Der Kreisausschuss des Landkreises Würzburg nimmt den Vortrag des Caritasverbandes für die Stadt und den Landkreis Würzburg e.V. zum Pilotprojekt „Kommunales Integrationsprojekt `Komm In´ im Landkreis Würzburg“ zustimmend zur Kenntnis und empfiehlt dem Kreistag, die erforderlichen Haushaltsmittel für eine Vollzeitstelle, Sachkosten und zur fachlichen und sozialräumlichen Steuerung in den Haushalt für das Jahr 2019 aufzunehmen.

 

Der Kreisausschuss des Landkreises Würzburg nimmt den Vortrag hinsichtlich der bedarfsabhängigen Schaffung von bis zu drei Personalstellen beim Caritasverband für die Stadt und den Landkreis Würzburg e.V. für die Projektbetreuung vor Ort und der Option für die Pilotgemeinden mit einer Eigenbeteiligung zu partizipieren zustimmend zur Kenntnis und empfiehlt dem Kreistag, die erforderlichen Haushaltsmittel für bis zu drei Personalstellen, Sachkosten und zur fachlichen und sozialräumlichen Steuerung in Höhe von 55.000 Euro in den Haushalt für das Jahr 2019 aufzunehmen.

 

 

 

Debatte:

 

Frau Meder, Geschäftsbereichsleitung Jugend, Soziales und Gesundheit, erläutert den Sachverhalt.

 

Herr Goldmann, Ehrenamtskoordination Flüchtlingshilfe, erläutert anhand einer Power-Point-Präsentation Details.

 

Stellv.
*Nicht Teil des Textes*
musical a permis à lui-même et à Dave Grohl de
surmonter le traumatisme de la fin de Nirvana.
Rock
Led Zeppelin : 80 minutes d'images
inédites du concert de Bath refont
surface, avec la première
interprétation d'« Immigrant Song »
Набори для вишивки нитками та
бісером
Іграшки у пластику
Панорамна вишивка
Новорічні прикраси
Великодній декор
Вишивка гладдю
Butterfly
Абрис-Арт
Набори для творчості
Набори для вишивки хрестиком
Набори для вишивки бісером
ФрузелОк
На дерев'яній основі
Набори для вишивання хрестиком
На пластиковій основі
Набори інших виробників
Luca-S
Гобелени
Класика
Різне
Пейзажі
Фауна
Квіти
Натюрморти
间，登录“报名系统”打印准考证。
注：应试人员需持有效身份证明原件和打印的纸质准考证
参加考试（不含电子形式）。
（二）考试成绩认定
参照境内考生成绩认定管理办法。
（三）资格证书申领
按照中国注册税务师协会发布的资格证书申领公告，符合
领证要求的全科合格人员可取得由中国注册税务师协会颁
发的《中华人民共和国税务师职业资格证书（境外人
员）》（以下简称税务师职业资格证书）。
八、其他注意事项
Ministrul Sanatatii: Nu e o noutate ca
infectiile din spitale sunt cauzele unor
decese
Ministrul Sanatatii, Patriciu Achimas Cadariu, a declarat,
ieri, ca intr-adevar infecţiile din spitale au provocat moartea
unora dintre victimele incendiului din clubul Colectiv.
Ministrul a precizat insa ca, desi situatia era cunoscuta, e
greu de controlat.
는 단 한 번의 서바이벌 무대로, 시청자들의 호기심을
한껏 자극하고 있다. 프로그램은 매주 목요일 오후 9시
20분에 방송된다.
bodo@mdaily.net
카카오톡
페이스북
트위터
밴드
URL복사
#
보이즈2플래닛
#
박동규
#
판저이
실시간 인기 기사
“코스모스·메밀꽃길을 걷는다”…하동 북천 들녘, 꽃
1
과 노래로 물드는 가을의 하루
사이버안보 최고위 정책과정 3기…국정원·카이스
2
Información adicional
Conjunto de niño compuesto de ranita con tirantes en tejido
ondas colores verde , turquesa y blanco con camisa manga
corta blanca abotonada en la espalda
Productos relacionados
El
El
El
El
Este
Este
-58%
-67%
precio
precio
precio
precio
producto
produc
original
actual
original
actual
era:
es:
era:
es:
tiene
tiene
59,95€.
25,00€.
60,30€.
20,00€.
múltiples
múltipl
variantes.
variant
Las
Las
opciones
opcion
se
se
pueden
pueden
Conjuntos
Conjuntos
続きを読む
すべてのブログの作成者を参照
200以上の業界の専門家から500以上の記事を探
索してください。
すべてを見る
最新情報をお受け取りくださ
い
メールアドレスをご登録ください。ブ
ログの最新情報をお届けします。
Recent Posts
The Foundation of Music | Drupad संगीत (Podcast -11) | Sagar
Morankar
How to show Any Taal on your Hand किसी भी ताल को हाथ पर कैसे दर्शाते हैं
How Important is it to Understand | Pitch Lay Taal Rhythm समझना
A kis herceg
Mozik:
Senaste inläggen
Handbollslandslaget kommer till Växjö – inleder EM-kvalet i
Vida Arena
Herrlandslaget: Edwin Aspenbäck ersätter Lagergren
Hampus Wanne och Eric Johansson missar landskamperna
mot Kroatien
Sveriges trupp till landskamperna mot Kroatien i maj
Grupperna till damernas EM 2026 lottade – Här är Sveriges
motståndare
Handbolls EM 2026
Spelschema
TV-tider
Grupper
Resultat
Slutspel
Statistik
Landrätin Haupt-Kreutzer nimmt vorweg, dass man sich in der Vorbesprechung darauf geeinigt habe, die Ergänzung der Vorlage (Beschlussvorschlag 2. Absatz) zurückzustellen und in den Fraktionen zu beraten.

 

Herr Goldmann teilt mit, dass bei den drei Pilotprojektgemeinden mit einer Vollzeitstelle Schwerpunkte im Landkreis gesetzt werden sollen. Bereits mit einer Stelle könne das Projekt sinnvoll gestartet werden. Bei Mehrbedarf könnten Ehrenamtliche eingebunden und Workshops angeboten werden. Für die flächendeckende Präsenz muss auf bestehende Strukturen aufgebaut werden.

 

Frau Meder geht auf die Ergänzungen der  Vorlage ein und teilt mit, dass es schwierig sei mit einer Vollzeitstelle vor Ort den persönlichen Kontakt zu pflegen. Drei  Teilzeitstellen sollen im Landkreis unterstützend tätig sein. Diese Stellen könnten von Geringverdienern bzw. Bundesfreiwilligendienstlern besetzt werden. Deswegen wurden bei der Kostenschätzung nur 55.000 € veranschlagt.

 

Stellv. Landrätin Haupt-Kreutzer schlägt vor, nur den ersten Absatz im  Beschlussvorschlag zu beschließen und die Mittel für eine Vollzeitstelle in den Haushalt aufzunehmen. Zu den Ergänzungen sollen von der Verwaltung für die Haushaltberatungen detaillierte Informationen bezüglich der praktischen Umsetzung an die Fraktionen weitergegeben werden. Eine Befristung, wie sie aus dem Gremium vorgeschlagen wurde, mache ihrer Meinung nach keinen Sinn, da heute nur die Aufnahme in die Haushaltsmittel 2019 beschlossen werden solle.

 

Nach kurzer Diskussion im Gremium wurde folgender Beschluss gefasst:

 


Beschluss:

 

Der Kreisausschuss des Landkreises Würzburg nimmt den Vortrag des Caritasverbandes für die Stadt und den Landkreis Würzburg e.V. zum Pilotprojekt „Kommunales Integrationsprojekt `Komm In´ im Landkreis Würzburg“ zustimmend zur Kenntnis und empfiehlt dem Kreistag, die erforderlichen Haushaltsmittel für eine Vollzeitstelle, Sachkosten und zur fachlichen und sozialräumlichen Steuerung in den Haushalt für das Jahr 2019 aufzunehmen.